## EXERCISE PROMPT
Decide whether each statement agrees with the interview below about THE CLOSER, answering yes or no and quoting the words from the interview that settle it: (a) Tony Denison plays Detective Andy Flynn; (b) Tony says he enjoys playing comedy more than drama; (c) Mike Berchem wanted the ad-lib taken out.

## DOCUMENT EXTRACT

[Start of section]

As the end of the TNT drama series THE CLOSER wraps up, it is a privilege to talk with co-star Tony Denison about all the fun he has had working on the series and his hopes for his continuing role in the spin-off series MAJOR CRIMES. Playing Detective Andy Flynn, who is frequently embroiled in the comedic misadventures of his partner Provenza (G.W. Bailey), Tony has had the pleasure of portraying all different facets of such a complex and intriguing role. While THE CLOSER has been cautious about delving into the personal lives of its characters, when it does, it always surprises us in ways we never thought possible. THE CLOSER has delivered stellar drama over its seven year run and as it is building towards its climactic finale, each character is caught up in the maelstrom of a department leak that has haunted them all both in their personal and professional worlds. Tony teased a bit of the ramifications of that devastating storyline and what lies ahead as THE CLOSER launches the new series MAJOR CRIMES.
Last week’s episode “Fool’s Gold” looked like a lot of fun to film. What was it like for you to do that episode with G.W. Bailey?
TONY: It was a lot of fun. Any time G.W. [Bailey] and I get a chance to go off the reservation, so to speak, I love it. It was an opportunity to do some comedy and the two of us take turns, one of us being the straight-guy and one of us being the funny-guy. It’s great. We’ve done a lot of those and hope to be doing more of those in MAJOR CRIMES.
The Flynn/Provenza episodes have been a perfect balance of comedy mingled amongst the heavier drama of THE CLOSER. It reminds us that these are people who have lives and they do not just solve crimes.
TONY: Actually Mike Berchem, who is a producer on the show and former lead detective is our advisor from the LAPD, I was talking to him one day because I cracked an ad-lib at this crime scene and everybody kind of laughed. It was an uncomfortable laugh, but the director/producer James Duff really liked it. He said, “You know what? Let’s leave it in. I think it works.” Then Mike came over to him and said, “Oh yeah, you’ve got to leave that in. We do that all the time. ‘Cause if we didn’t find a way to laugh a little bit, we’d go out of our minds.” With all the depravity that we come across, you’ve got to let it out somehow. You know what I mean? It doesn’t diminish the depravity, it just helps you to keep a little bit of a distance.
Do you enjoy playing the comedy more than the drama?
TONY: No, ’cause I think the most comedic things in the world comes from drama. I remember I was doing a play directed by Phil Hickey and he said, “You’ve got to play this as serious as a heart attack because that’s where the comedy is, it’s in how serious people take themselves.” And I was like, “Okay,” and I did it his way. I thought he had taken all the comedy out of it and then when we did the play, everyone laugh. At first I thought,”What a sick audience.” Then I realized: that’s what life’s about. Like you noted before, when Provenza and Flynn get a chance to expose more of our humanity, rather than how much they’re affected by this depravity, I think people enjoy that. At least, I enjoy it.

[End of section]

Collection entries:
[Start of section]

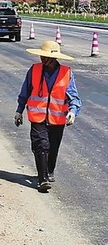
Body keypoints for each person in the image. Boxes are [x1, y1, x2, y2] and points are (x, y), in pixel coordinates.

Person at [14, 40, 82, 192]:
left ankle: (49, 171)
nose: (43, 59)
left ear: (54, 58)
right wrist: (19, 110)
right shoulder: (34, 70)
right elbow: (25, 91)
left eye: (46, 57)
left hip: (57, 119)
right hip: (37, 117)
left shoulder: (66, 73)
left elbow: (73, 95)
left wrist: (73, 111)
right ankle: (42, 179)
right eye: (42, 56)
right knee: (41, 145)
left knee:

[End of section]

## RESPONSE TO THE TASK
(a) Yes: "Playing Detective Andy Flynn"
(b) No: "No, ’cause I think the most comedic things in the world comes from drama."
(c) No: "Oh yeah, you’ve got to leave that in."